* _Task statement_: Set down each entry exactly; omit images.

------------------------------------------------------------

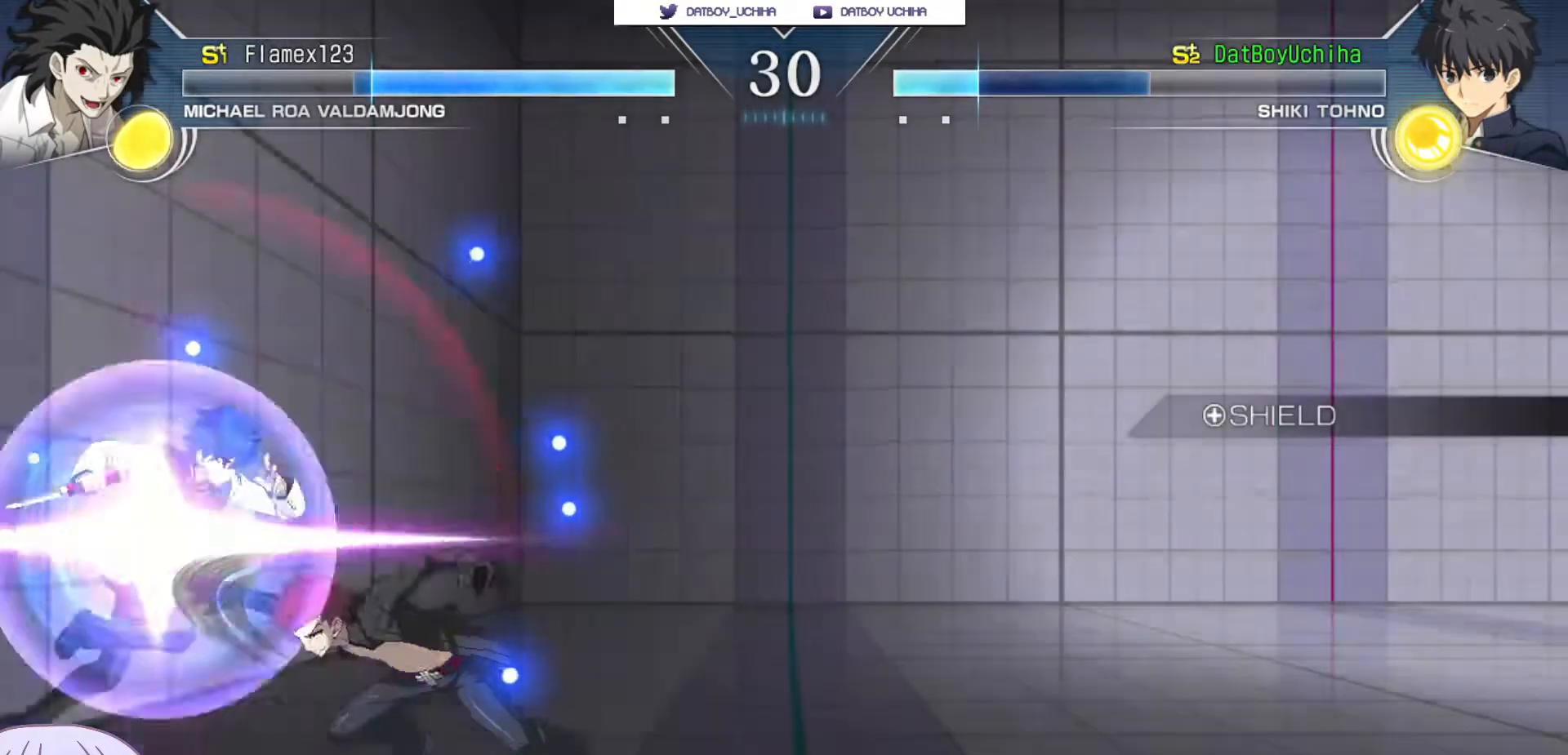
Gameplay with a controller (arcade stick); each line is a JSON object with the inputs held at the frame after it. "events" lists button and stick changes between this image and that frame as [ms after this image, input, new state], when the widget could be followed in between. Not read: L3 R3.
{"buttons": [], "left_stick": "center", "events": [[100, "left_stick", "right"], [433, "left_stick", "center"]]}
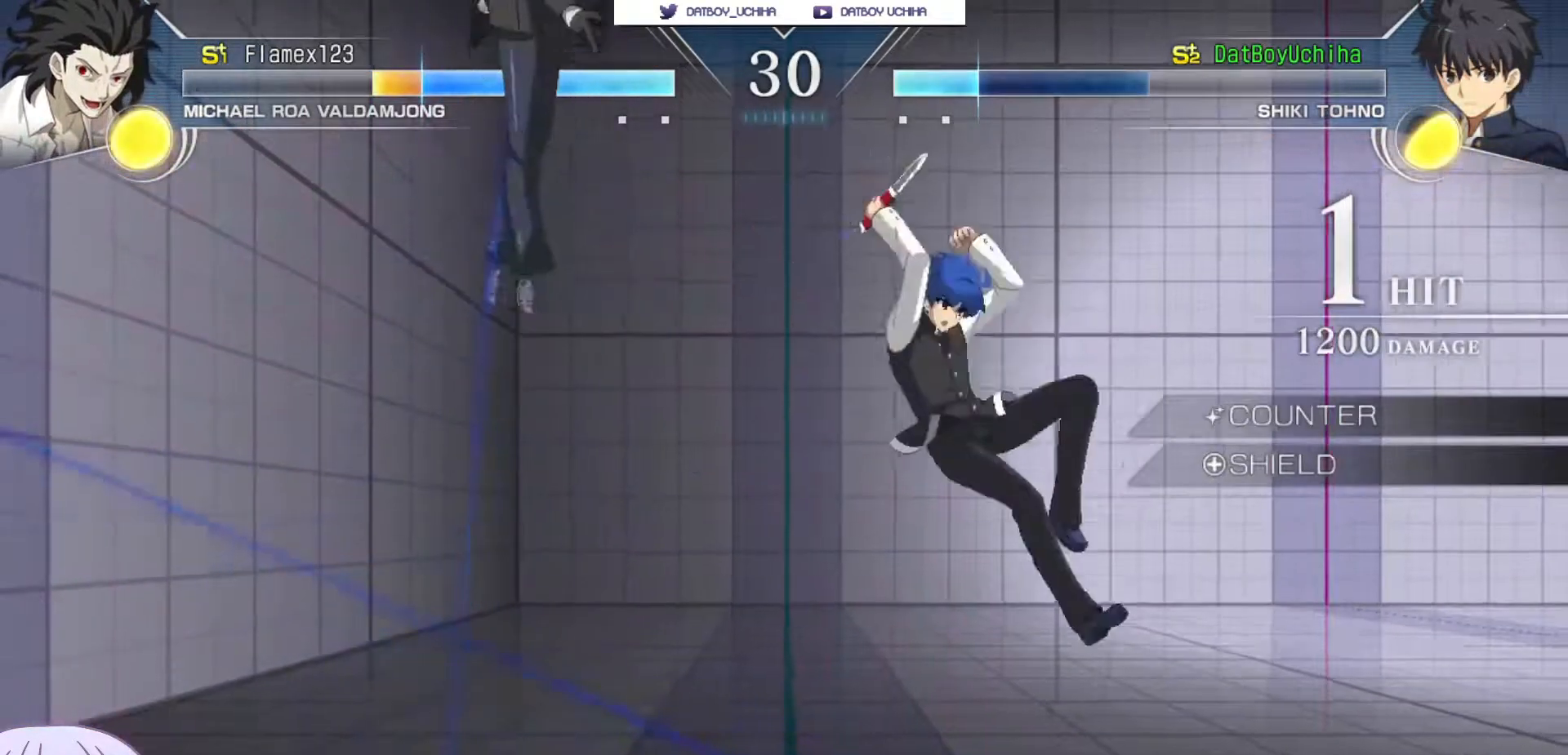
{"buttons": [], "left_stick": "center", "events": [[333, "R1", "down"], [383, "R1", "up"]]}
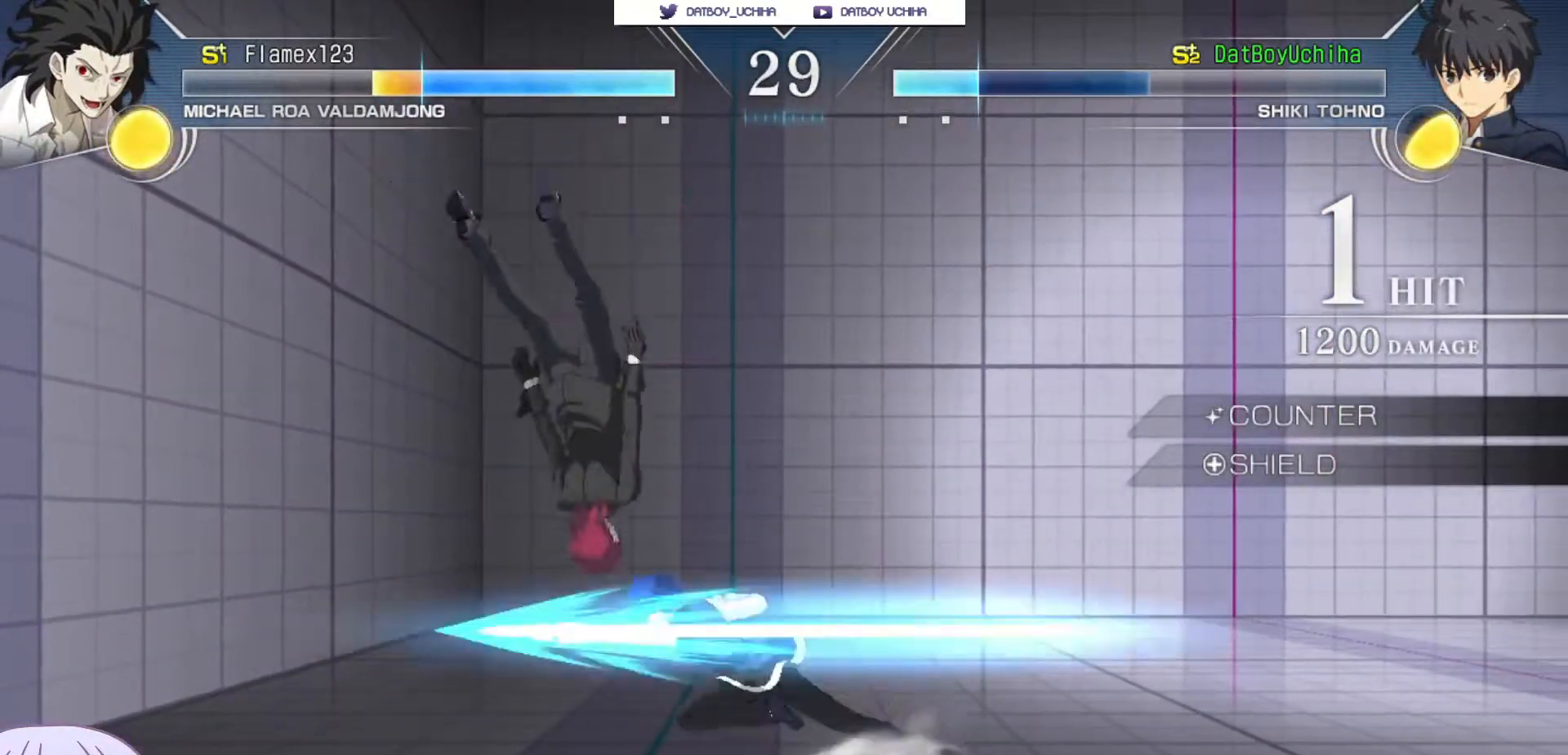
{"buttons": [], "left_stick": "right", "events": [[150, "left_stick", "down-right"], [200, "left_stick", "center"], [300, "SQUARE", "down"], [350, "SQUARE", "up"], [417, "left_stick", "right"]]}
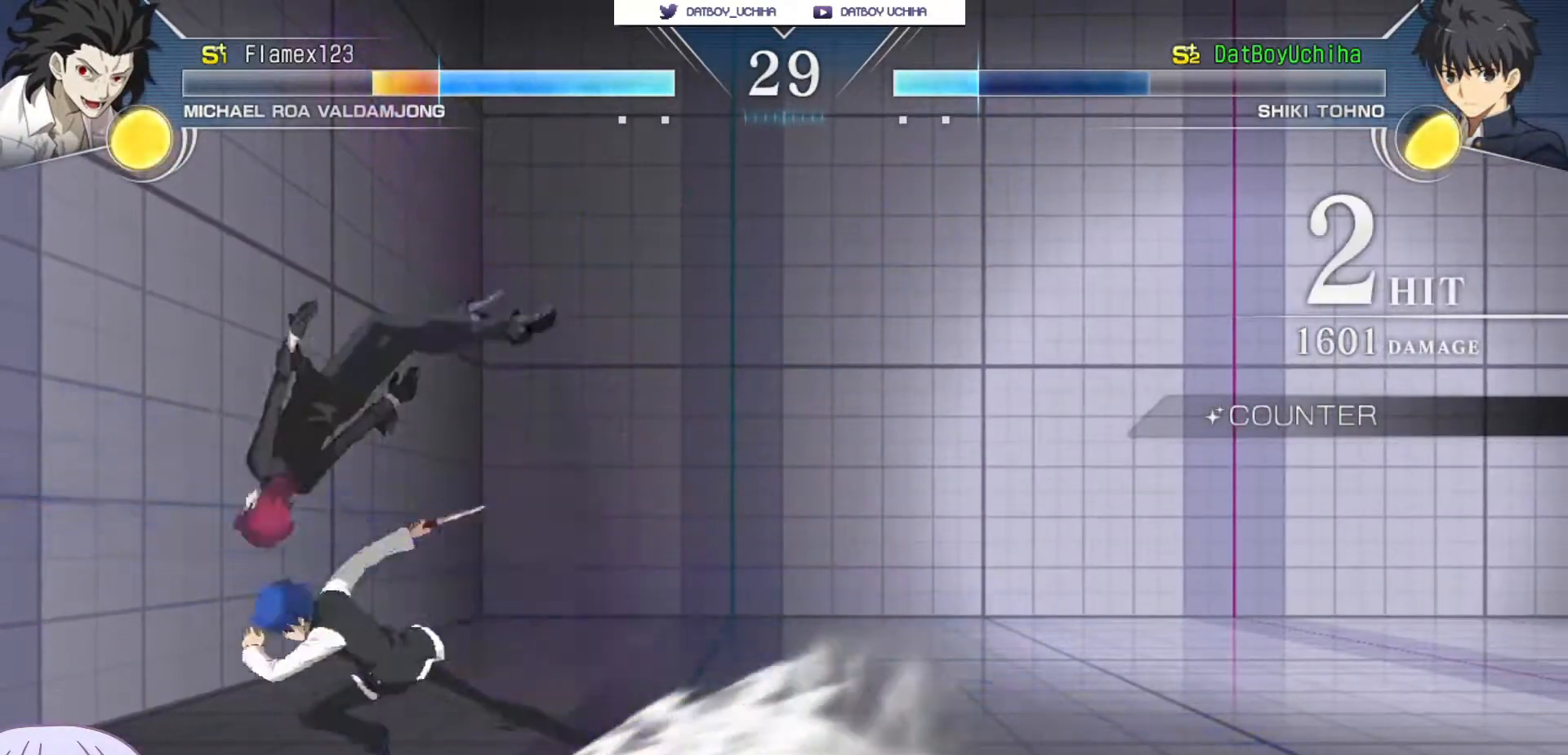
{"buttons": [], "left_stick": "down", "events": [[67, "left_stick", "center"], [433, "left_stick", "down"]]}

------------------------------------------------------------

* _Reply to the task_:
Gameplay with a controller (arcade stick); each line is a JSON object with the inputs held at the frame after it. "events" lists button and stick changes between this image and that frame as [ms after this image, input, new state], when the widget could be followed in between. Not read: L3 R3.
{"buttons": [], "left_stick": "center", "events": [[100, "left_stick", "right"], [433, "left_stick", "center"]]}
{"buttons": [], "left_stick": "center", "events": [[333, "R1", "down"], [383, "R1", "up"]]}
{"buttons": [], "left_stick": "right", "events": [[150, "left_stick", "down-right"], [200, "left_stick", "center"], [300, "SQUARE", "down"], [350, "SQUARE", "up"], [417, "left_stick", "right"]]}
{"buttons": [], "left_stick": "down", "events": [[67, "left_stick", "center"], [433, "left_stick", "down"]]}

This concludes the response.